### ABOUT THIS TASK:
Reproduce word for word the lines between those holding "up and running in no time." and "Step 1: Check System Requirements", inclusive, and nothing else from the data below.

********************

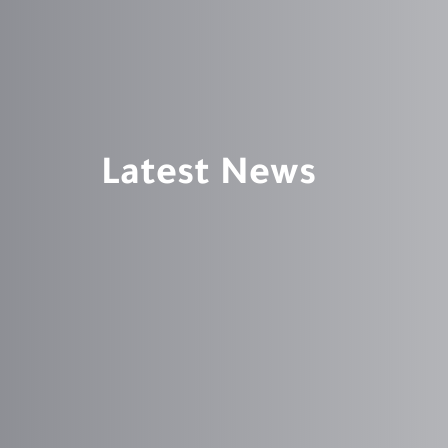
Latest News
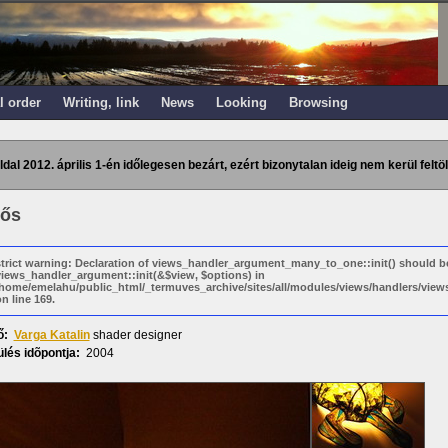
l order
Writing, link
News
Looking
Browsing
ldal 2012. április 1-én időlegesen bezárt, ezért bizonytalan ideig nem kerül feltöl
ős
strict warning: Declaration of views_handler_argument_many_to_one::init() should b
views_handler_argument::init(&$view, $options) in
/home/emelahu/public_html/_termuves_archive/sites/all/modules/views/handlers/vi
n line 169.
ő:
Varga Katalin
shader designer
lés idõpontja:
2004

********************

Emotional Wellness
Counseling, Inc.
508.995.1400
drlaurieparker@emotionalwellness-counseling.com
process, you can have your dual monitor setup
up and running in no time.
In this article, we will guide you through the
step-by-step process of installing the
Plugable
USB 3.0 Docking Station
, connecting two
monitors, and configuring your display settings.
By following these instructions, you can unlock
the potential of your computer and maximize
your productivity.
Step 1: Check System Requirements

********************

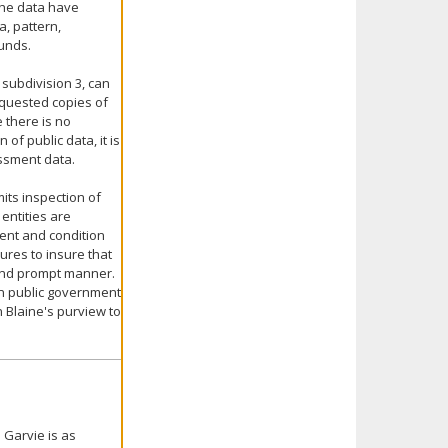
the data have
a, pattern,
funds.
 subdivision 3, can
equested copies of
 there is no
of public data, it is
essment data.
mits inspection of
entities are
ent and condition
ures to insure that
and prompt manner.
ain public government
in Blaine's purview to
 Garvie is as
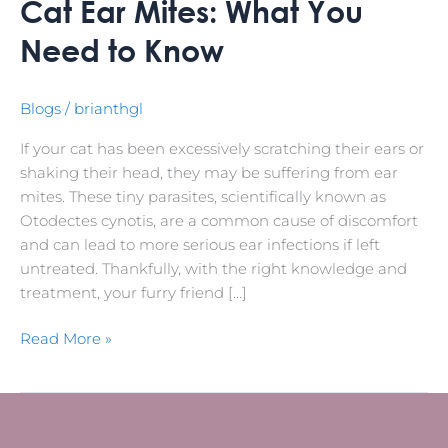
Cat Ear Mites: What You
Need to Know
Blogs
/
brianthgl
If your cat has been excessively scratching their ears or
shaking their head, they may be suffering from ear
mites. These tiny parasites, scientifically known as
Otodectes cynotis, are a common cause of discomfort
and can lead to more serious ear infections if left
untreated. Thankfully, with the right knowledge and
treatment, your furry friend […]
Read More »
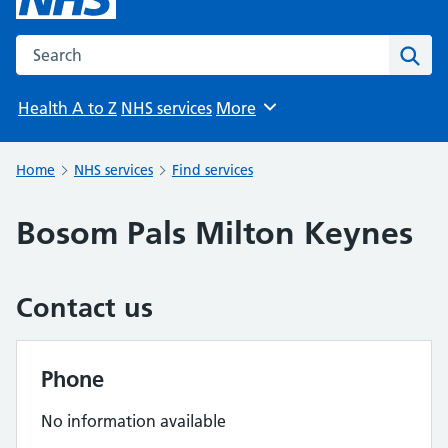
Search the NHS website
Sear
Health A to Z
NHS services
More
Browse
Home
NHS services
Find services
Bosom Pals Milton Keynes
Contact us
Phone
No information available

********************

### EXERCISE RESPONSE:
up and running in no time.
In this article, we will guide you through the
step-by-step process of installing the
Plugable
USB 3.0 Docking Station
, connecting two
monitors, and configuring your display settings.
By following these instructions, you can unlock
the potential of your computer and maximize
your productivity.
Step 1: Check System Requirements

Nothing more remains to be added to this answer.